Social Network interaction is amongst the most natural and widely spread activities in the internet society, and it has turned out to be a very useful way for people to socialise at different levels (friendship, professional, hobby, etc.). As such, Social Networks are well understood from the point of view of the data involved and the interaction required by their actors. Thus, the concepts of friends of friends, or retweet are well established for the data attributes they represent, and queries such as “find the friend of a specified person who has long worked in a company in a specified country” are natural for the users and easy to understand from a functional point of view.
From a totally different perspective, Social Networks are challenging technologically, being part of the Big Data arena, and require the execution of queries that involve complex relationship search and data traversal computations that turn out to be choke points for the data management solutions in the market.

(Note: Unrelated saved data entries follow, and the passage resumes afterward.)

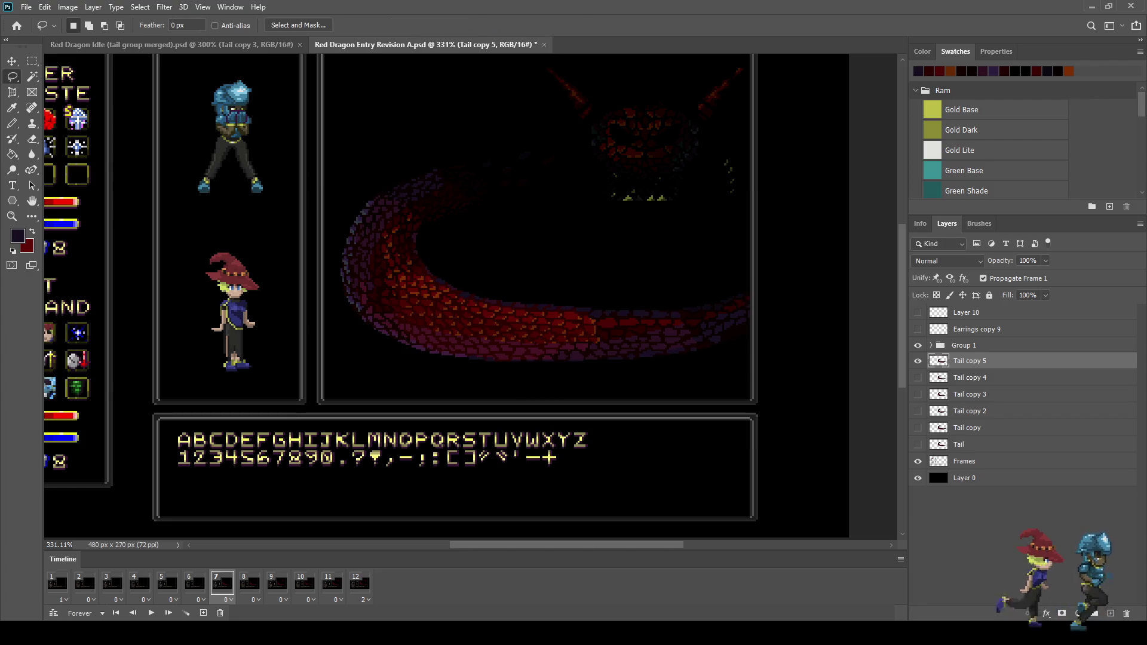
{"action": "scroll", "coordinate": [365, 184], "scroll_direction": "up", "scroll_amount": 6}
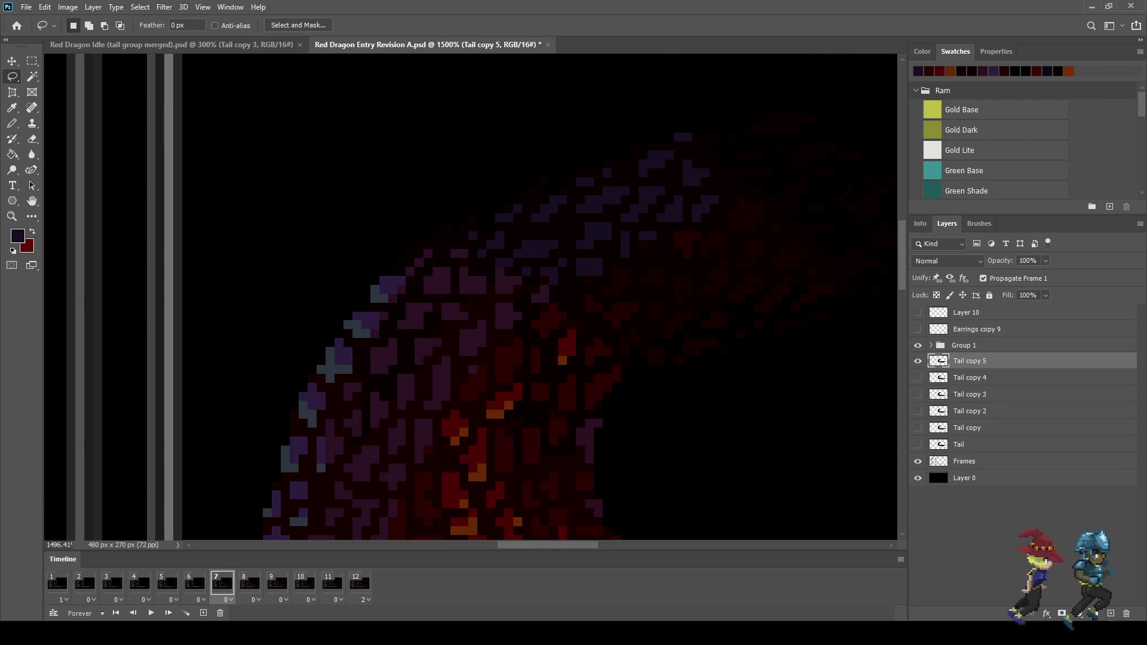
{"action": "scroll", "coordinate": [472, 210], "scroll_direction": "down", "scroll_amount": 6}
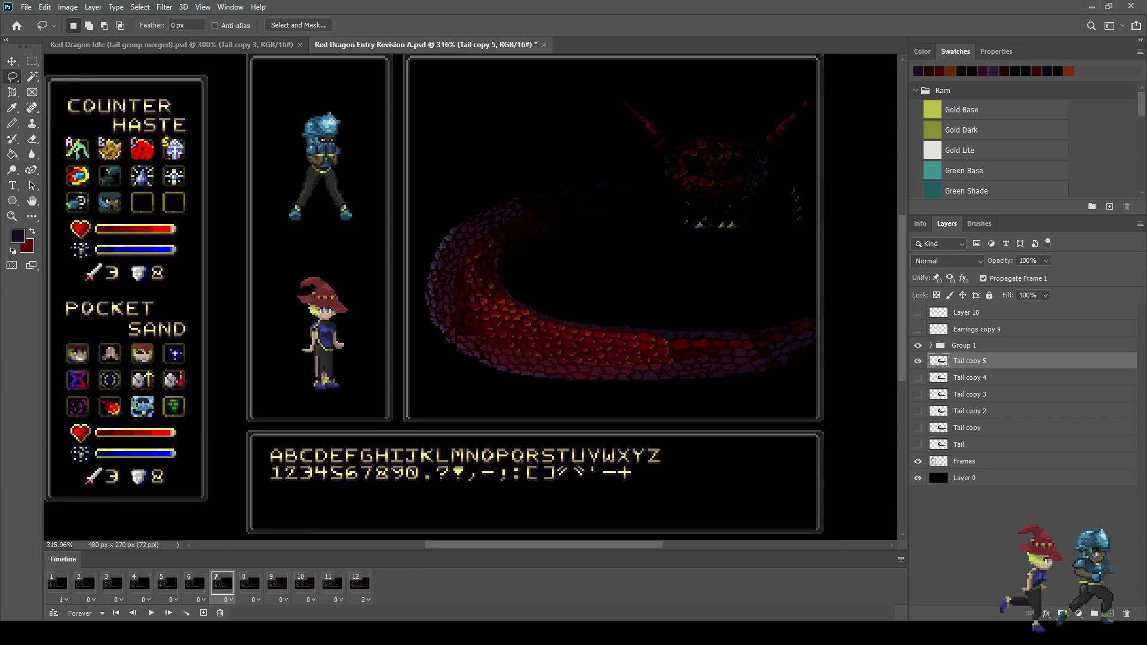
{"action": "scroll", "coordinate": [627, 344], "scroll_direction": "up", "scroll_amount": 1}
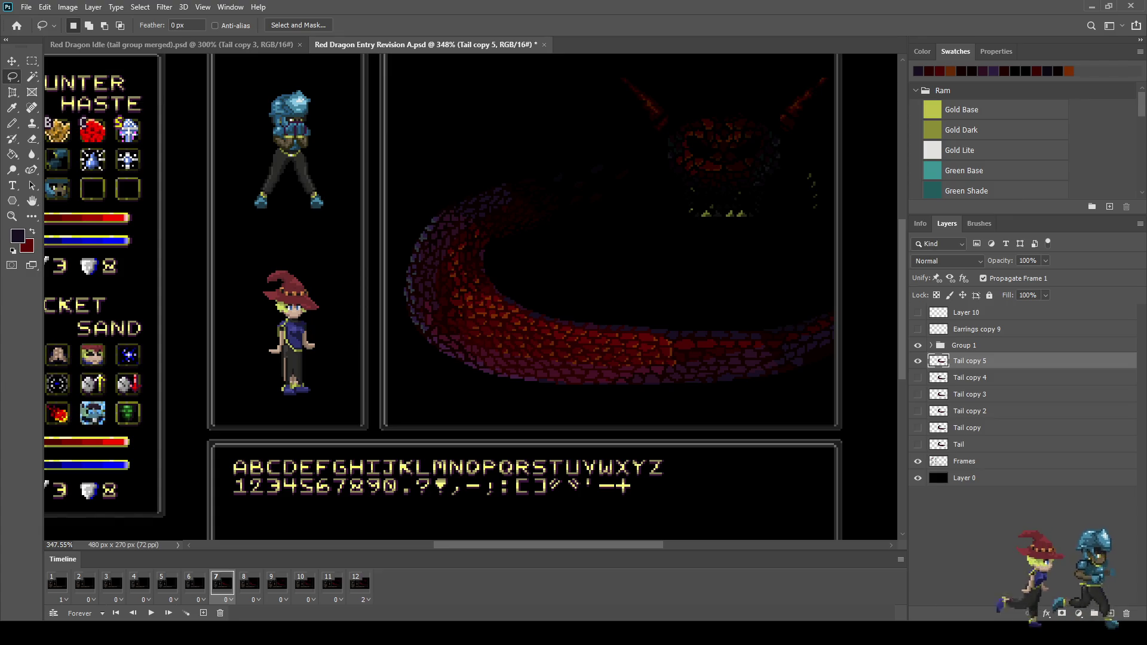
{"action": "mouse_move", "coordinate": [396, 286]}
{"action": "left_mouse_down"}
{"action": "mouse_move", "coordinate": [501, 295]}
{"action": "mouse_move", "coordinate": [711, 279]}
{"action": "mouse_move", "coordinate": [831, 391]}
{"action": "mouse_move", "coordinate": [383, 375]}
{"action": "mouse_move", "coordinate": [395, 288]}
{"action": "left_mouse_up"}
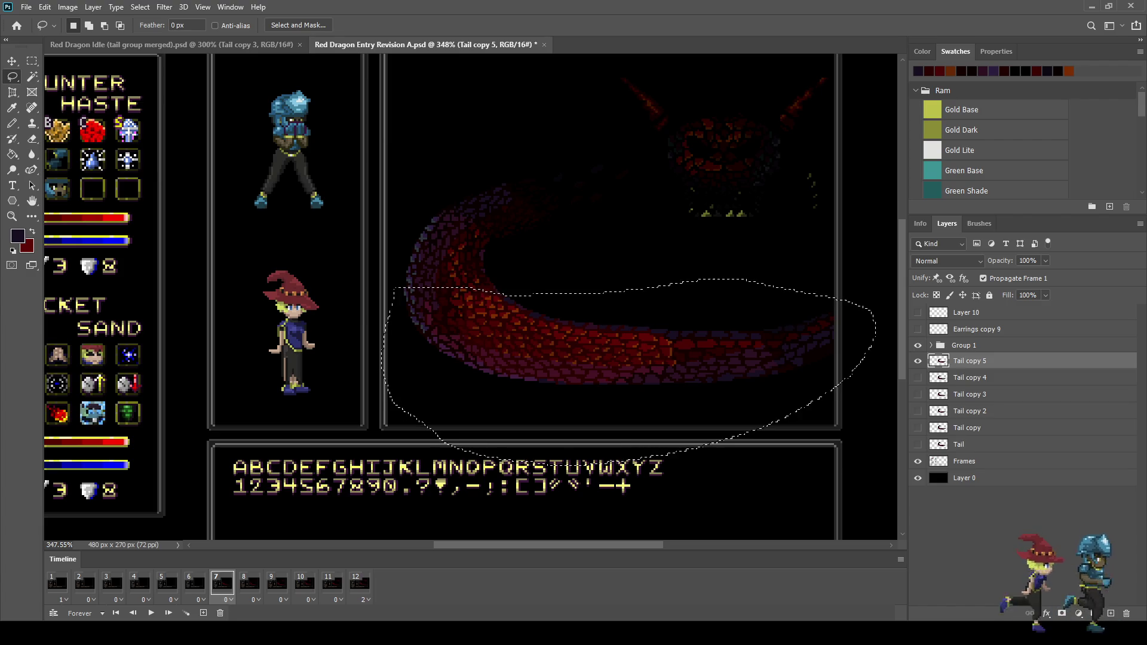
{"action": "key", "text": "ctrl+t"}
{"action": "key", "text": "Return"}
{"action": "key", "text": "ctrl+d"}
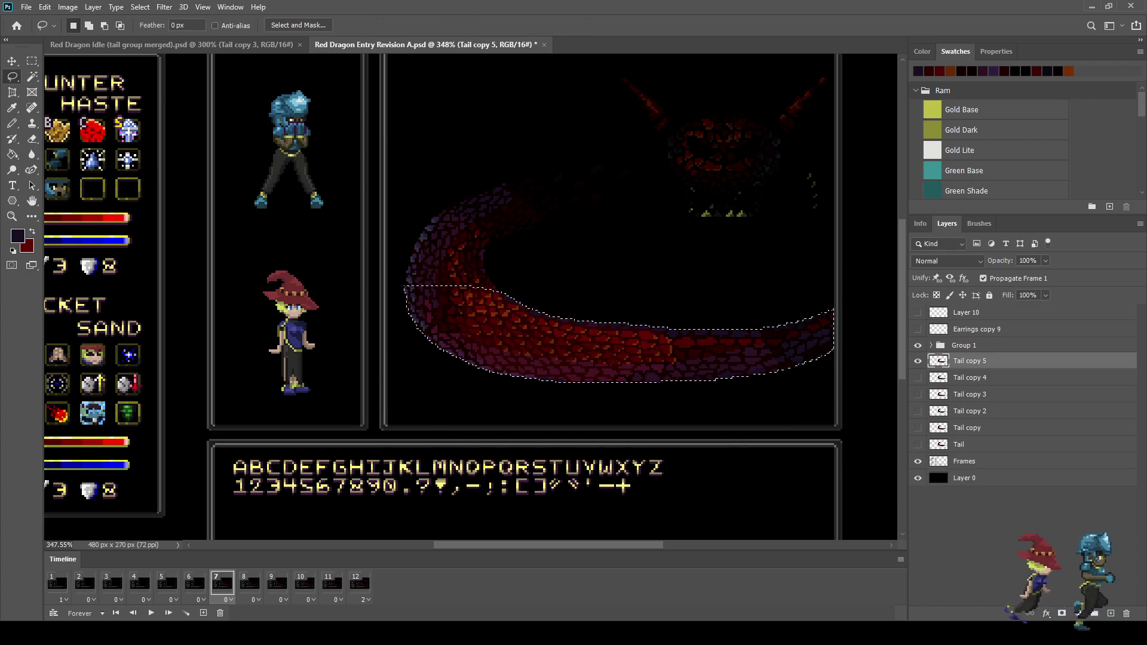
Compare frames 7 and 8, then nudge the frame-7 tail down one more pixel
{"action": "key", "text": "Right"}
{"action": "key", "text": "Left"}
{"action": "key", "text": "Right"}
{"action": "key", "text": "Left"}
{"action": "key", "text": "ctrl+t"}
{"action": "key", "text": "Down"}
{"action": "key", "text": "Down"}
{"action": "key", "text": "Down"}
{"action": "key", "text": "Return"}
{"action": "key", "text": "Right"}
{"action": "key", "text": "Right"}
Step forward through the frames up to frame 9, then back to frame 7 and frame 6
{"action": "key", "text": "Right"}
{"action": "key", "text": "Right"}
{"action": "key", "text": "Right"}
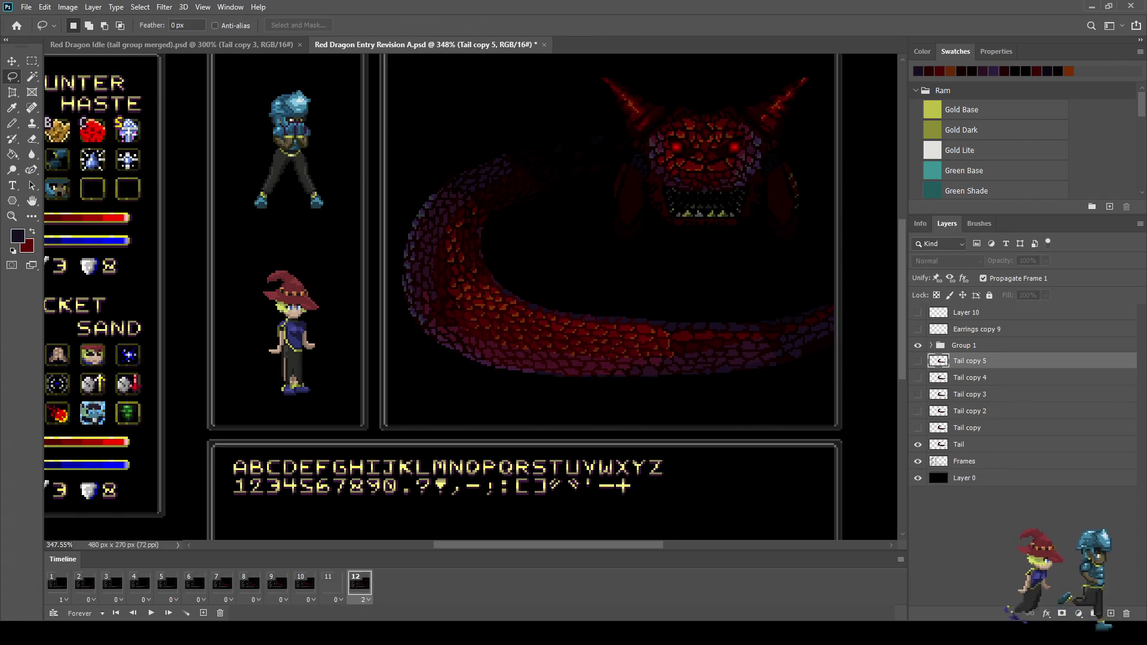
{"action": "key", "text": "Right"}
{"action": "key", "text": "Right"}
{"action": "key", "text": "Right"}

With the objective of shaping a benchmark which is up to date as a use case, well understood by everybody and poses significant technological challenges, the LDBC consortium decided to create the Social Network Benchmark, SNB, which is eventually going to include three workloads: the Interactive, the Business Intelligence and the Analytical. Those workloads are going to share a unique synthetic data generation tool that will mimic the data managed by real Social Networks.
The SNB data generator created by LDBC is an evolution of the S3G2 data generator and can be found at the LDBC Github repository. The data generator is unique because it generates data that contains realistic distributions and correlations among variables that were not taken into consideration before. It also allows generating large datasets because it uses a Hadoop based implementation to compute the complex data generated. The SNB data generator has already been used in different situations like the ACM SIGMOD programming contest 2014.
The SNB presents the Interactive workload as first of a breed with the objective to resemble the queries that users may place to a Social Network portal. Those are a combination of read and write small queries that express the needs of a user who is interacting with her friends and connections through the Social Network. Queries like that explained above (Q12 in the workload) are examples that set up choke points like pattern recognition or full traversals.
More details will be given in blogs to follow both for the data generator as well as for the specific characteristics of the workloads allowing the users to obtain a first contact with the benchmarks.